Death-row inmate Domineque Ray, 42, was executed Feb. 7, 2019, by lethal injection at the Alabama state prison in Atmore. The U.S. bishops said they were troubled by his execution but also by the U.S. Supreme Court denying the Muslim man's request to have his imam at his execution. Ray was sentenced to death for the 1995 rape and murder of a 15-year-old girl. (CNS/Alabama Department of Corrections/Reuters)
The Supreme Court's refusal to allow an imam to be present at a Muslim man's execution Feb. 7 was "unjust treatment" that is "disturbing to people of all faiths," said two U.S bishops.
"People deserve to be accompanied in death by someone who shares their faith. It is especially important that we respect this right for religious minorities," said Archbishop Joseph Kurtz of Louisville, Kentucky, and Bishop Frank Dewane of Venice, Florida, in a Feb. 8 statement. They are the chairmen, respectively, of the U.S. Conference of Catholic Bishops' Committee for Religious Liberty and the USCCB's Committee on Domestic Justice and Human Development.
In a 5-4 vote Feb. 7, the Supreme Court allowed the execution of Alabama death-row inmate Domineque Ray to proceed without an imam present as Ray had requested.
He had been told that only prison employees, which included a Christian chaplain, could be at his execution for safety reasons. Just days before the Supreme Court weighed in, a panel of the U.S. Court of Appeals for the 11th Circuit had stopped the execution and ordered an expedited briefing in the case.
The Supreme Court's decision on the emergency stay was not a typical ruling following oral arguments so the court did not have to explain its decision. It only said the inmate had waited too long to object to the prison's decision.

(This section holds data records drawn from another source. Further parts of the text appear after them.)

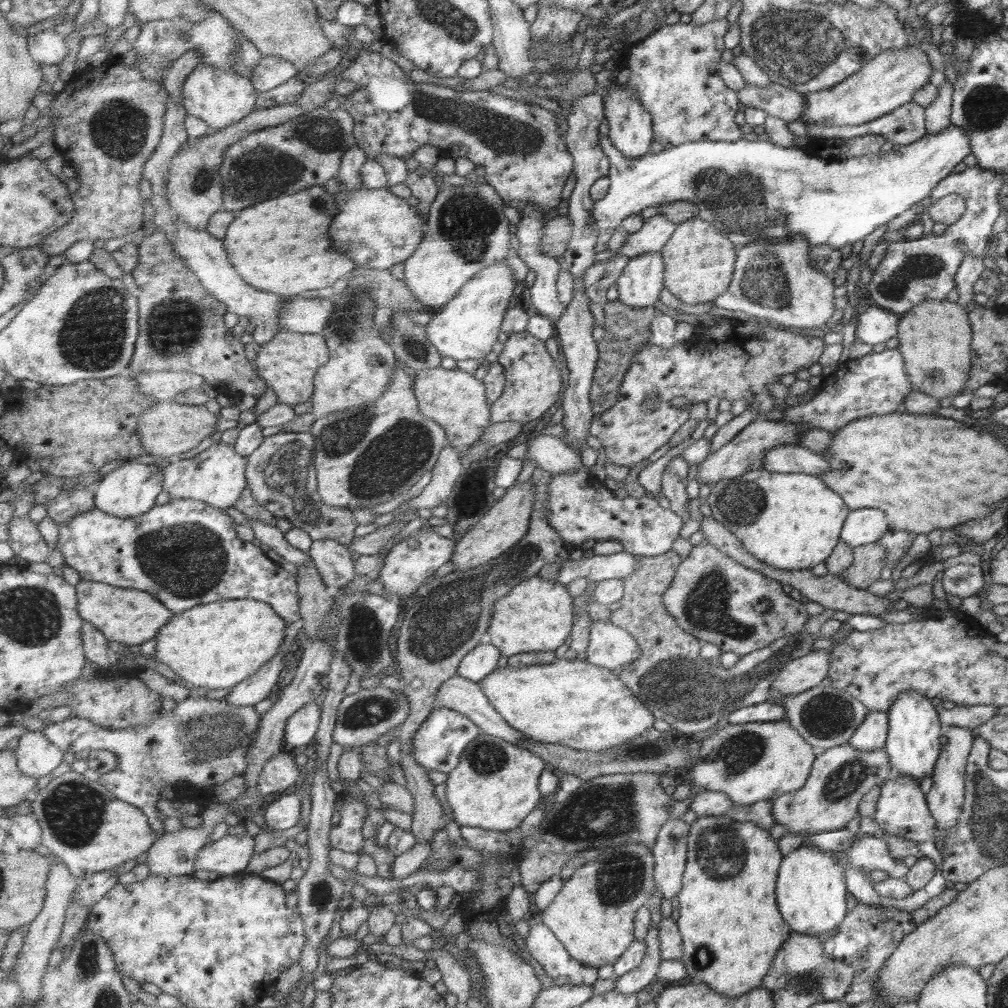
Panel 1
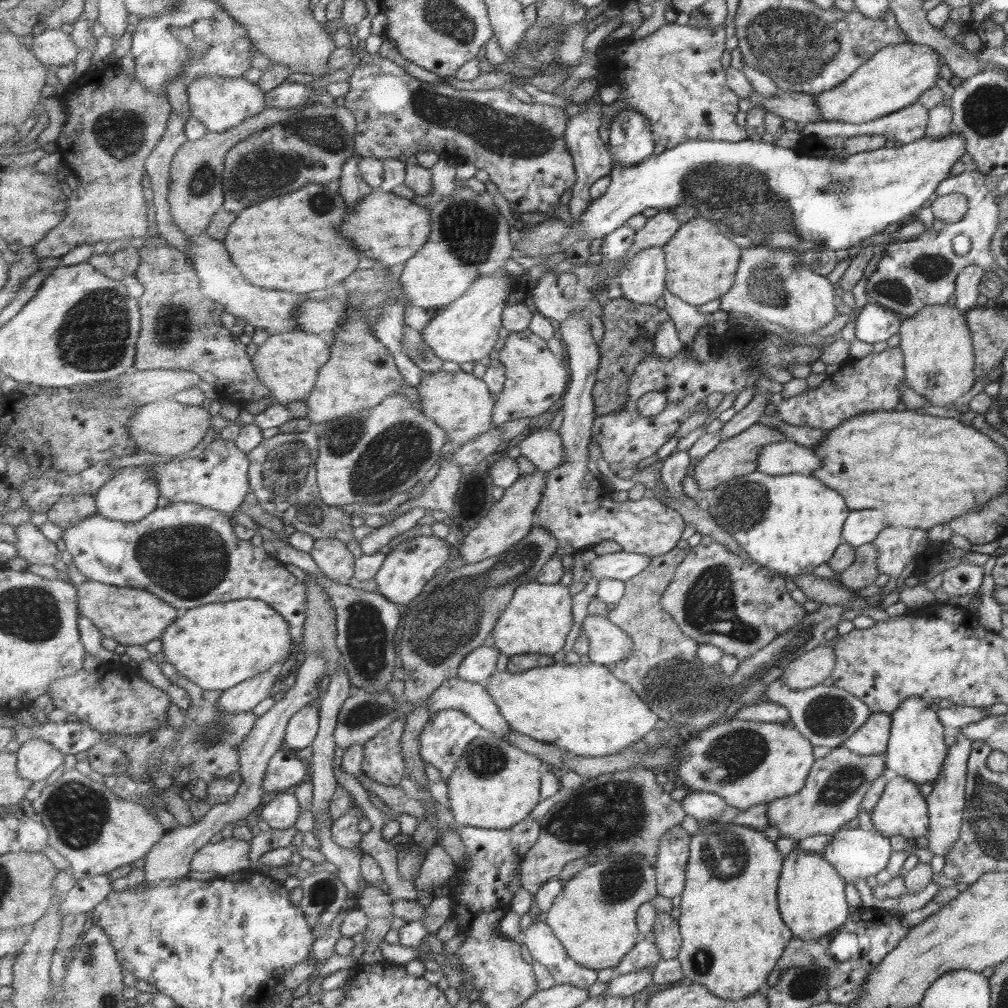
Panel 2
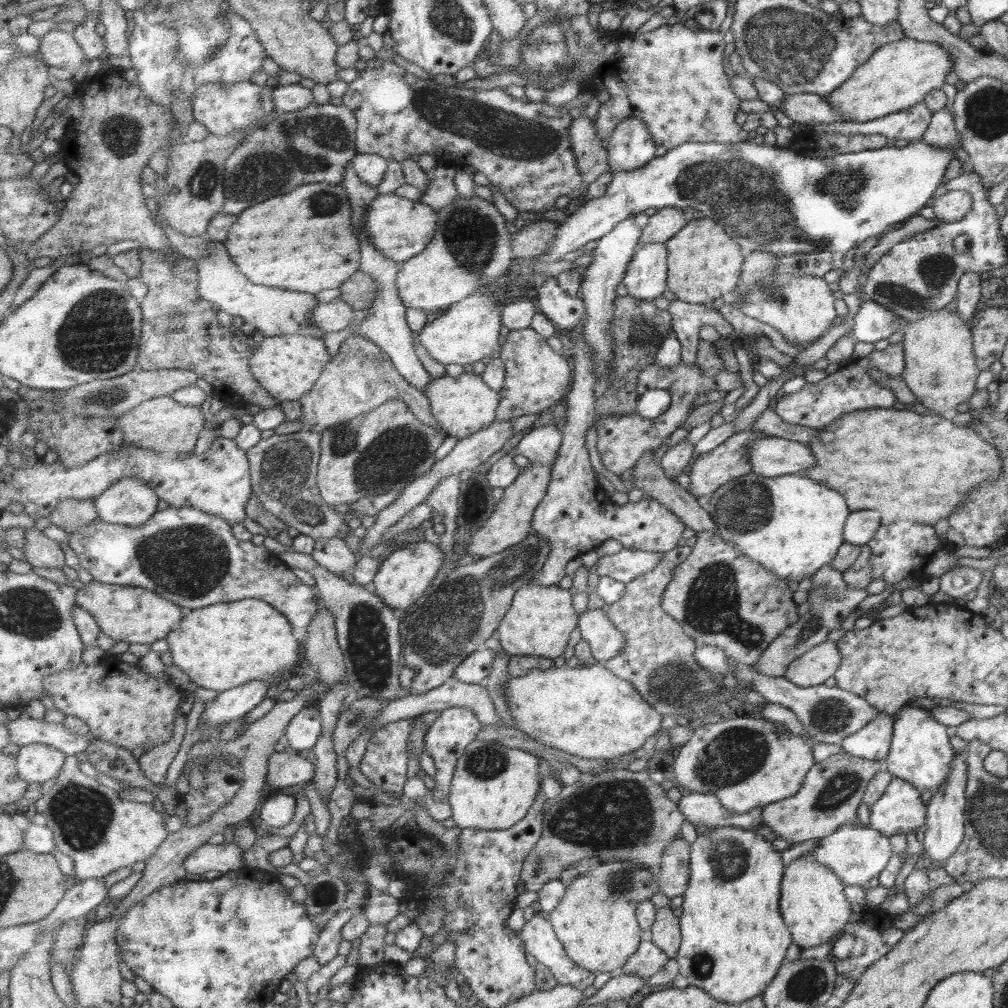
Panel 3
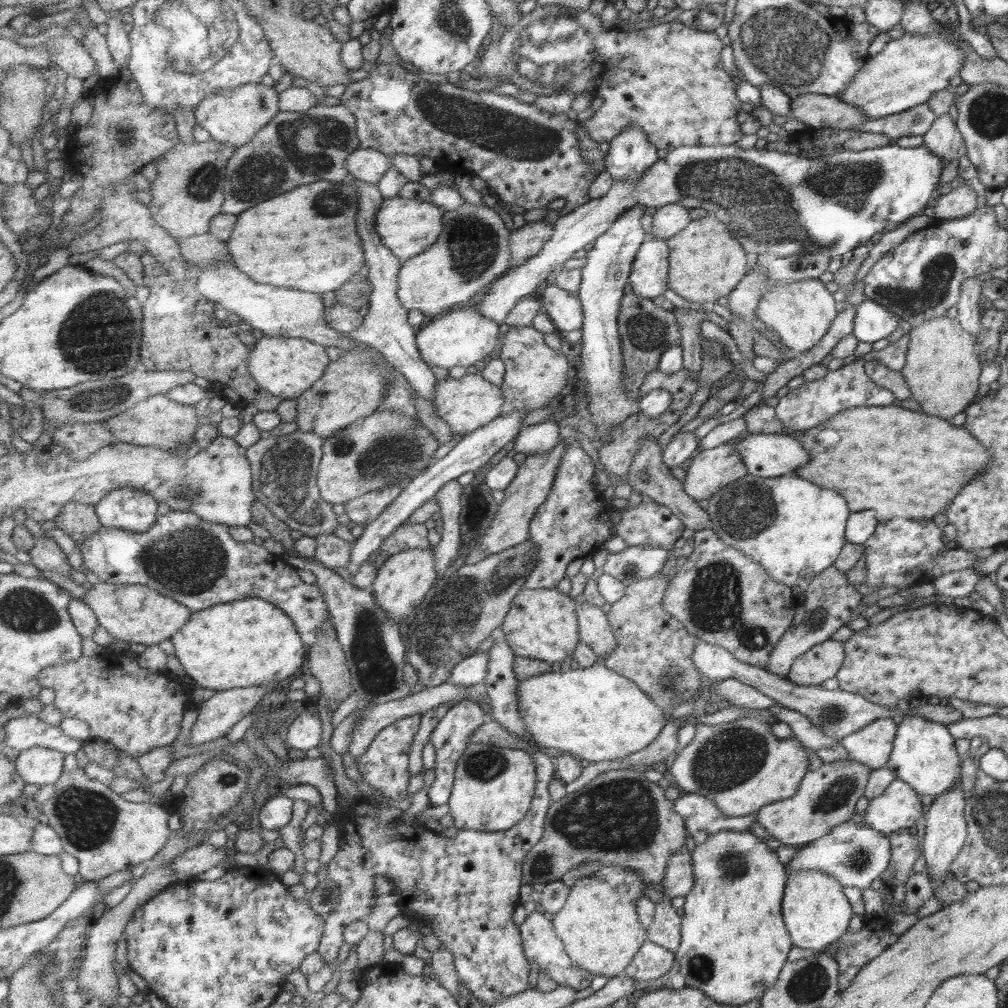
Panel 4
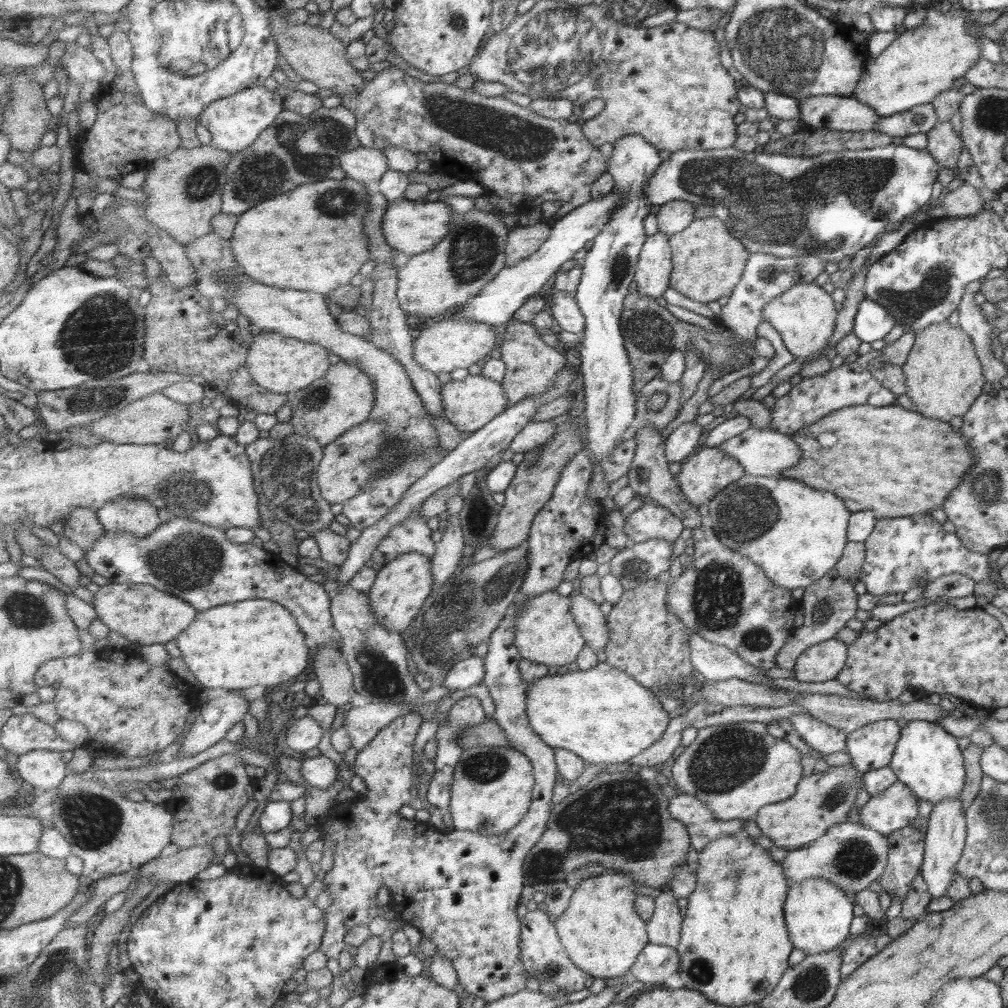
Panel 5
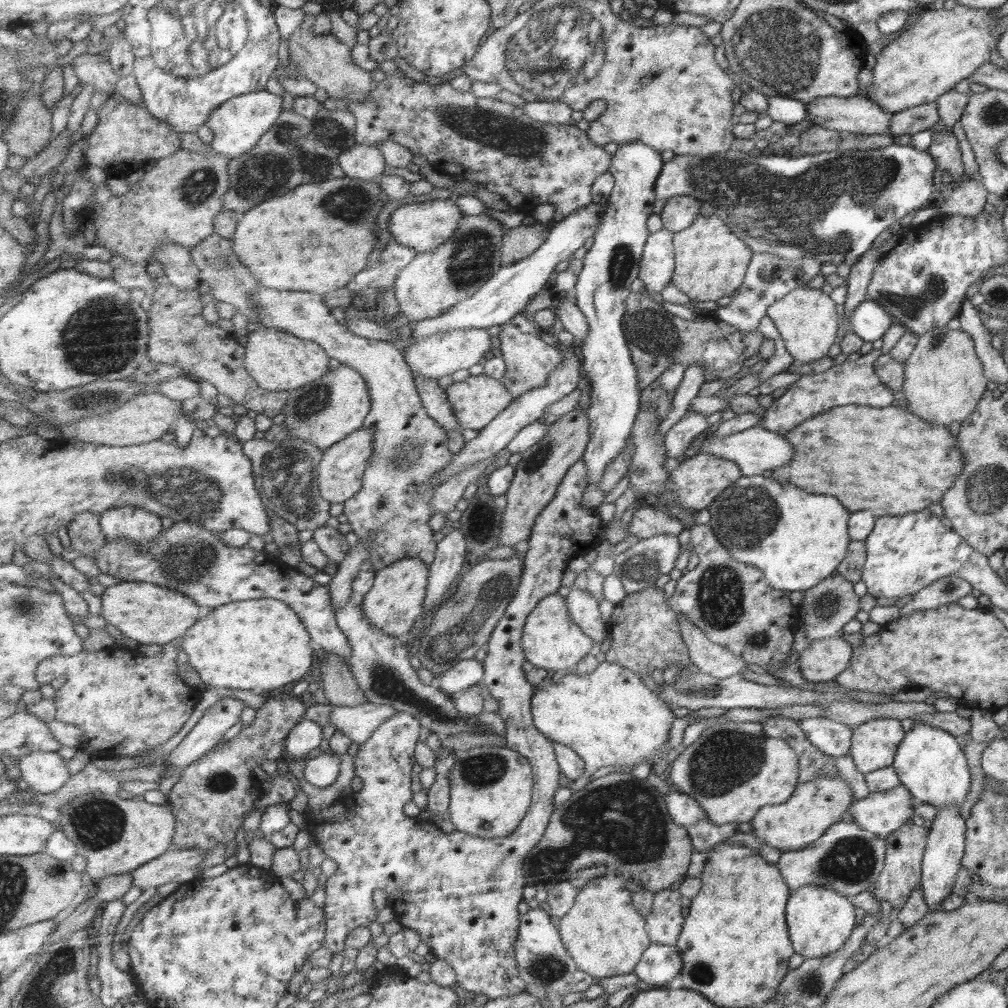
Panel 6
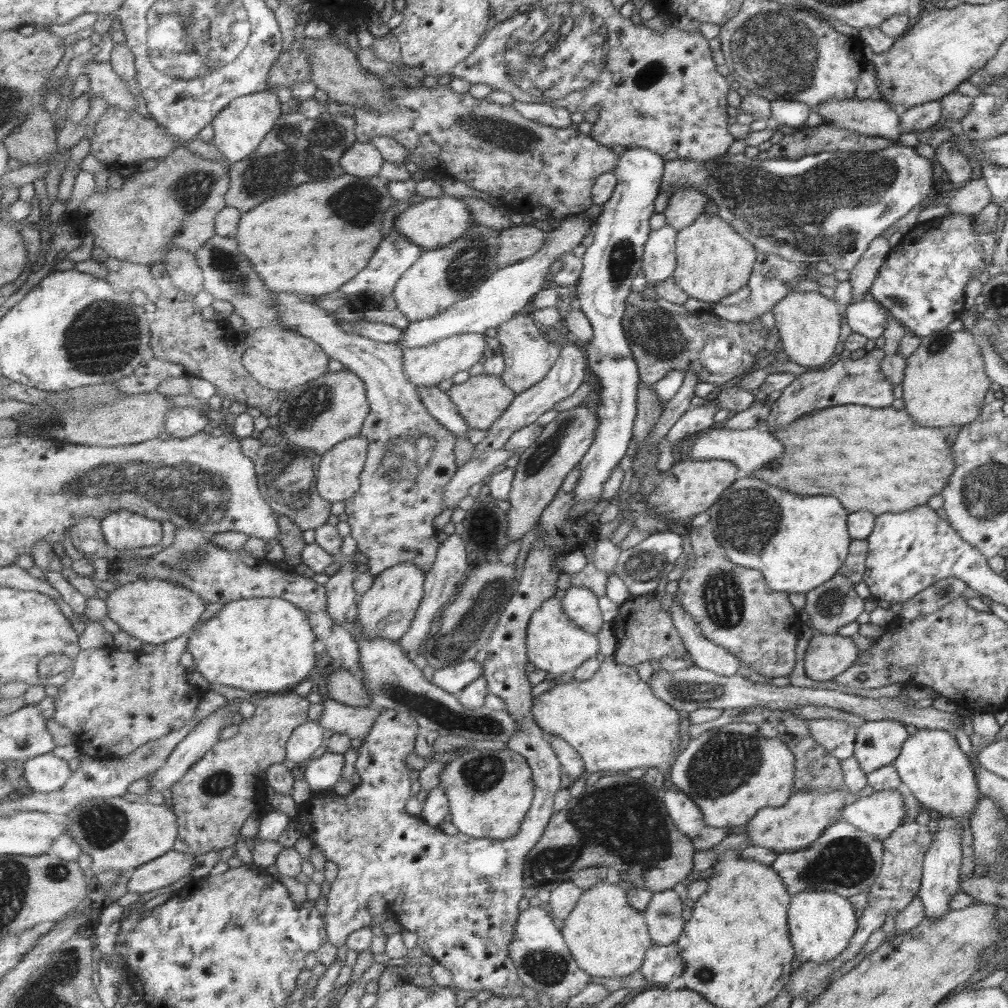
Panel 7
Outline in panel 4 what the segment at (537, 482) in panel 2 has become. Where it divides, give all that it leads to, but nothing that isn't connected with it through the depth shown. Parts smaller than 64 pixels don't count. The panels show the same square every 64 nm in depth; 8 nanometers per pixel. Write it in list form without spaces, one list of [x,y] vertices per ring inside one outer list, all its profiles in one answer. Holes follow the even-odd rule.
[[[561,439],[553,449],[526,457],[526,460],[520,464],[517,476],[504,491],[505,498],[499,506],[493,524],[489,526],[489,530],[485,530],[485,536],[479,540],[476,547],[480,547],[481,550],[492,555],[506,551],[530,539],[530,524],[539,507],[549,498],[566,450],[567,441]]]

Justice Elena Kagan, writing for the dissenters – Justices Ruth Bader Ginsburg, Stephen Breyer and Sonia Sotomayor – called the court's decision "profoundly wrong."
She pointed out that with Alabama's policy, a "Christian prisoner may have a minister of his own faith accompany him into the execution chamber to say his last rites, but if an inmate practices a different religion – whether Islam, Judaism or any other – he may not die with a minister of his own faith by his side."
Kagan said that Ray "has put forward a powerful claim that his religious rights will be violated at the moment the state puts him to death."
She also wrote that his treatment "goes against the Establishment Clause's core principle of denominational neutrality."
That argument was similarly cited by the lower appeals court panel which said Ray had presented "a powerful Establishment Clause claim."
"We are exceedingly loath to substitute our judgment on prison procedures for the determination of those officials charged with the formidable task of running a prison, let alone administering the death penalty in a controlled and secured manner," Judge Stanley Marcus wrote. "Nevertheless, in the face of this limited record, it looks substantially likely to us that Alabama has run afoul of the Establishment Clause of the First Amendment."
The U.S. bishops, in their statement, said Ray's execution troubled them because "the death penalty itself is an affront to human dignity and the church has long called for its abolition in the United States and around the world."
They added that Ray "bore the further indignity of being refused spiritual care in his last moments of life, in violation of the First Amendment to the U.S. Constitution and Alabama law."
The bishops' statement quoted Pope Francis' remarks during his recent visit to the United Arab Emirates where he said: "What we are called to do as believers is to commit ourselves to the equal dignity of all."
"Let us make this commitment today," the bishops said.
Ray, who was on death row for the 1995 rape and murder of a 15-year-old, was allowed to meet with an imam before his execution and the religious leader watched from an adjoining room as Ray was executed by lethal injection an hour after the Supreme Court's decision Feb. 7.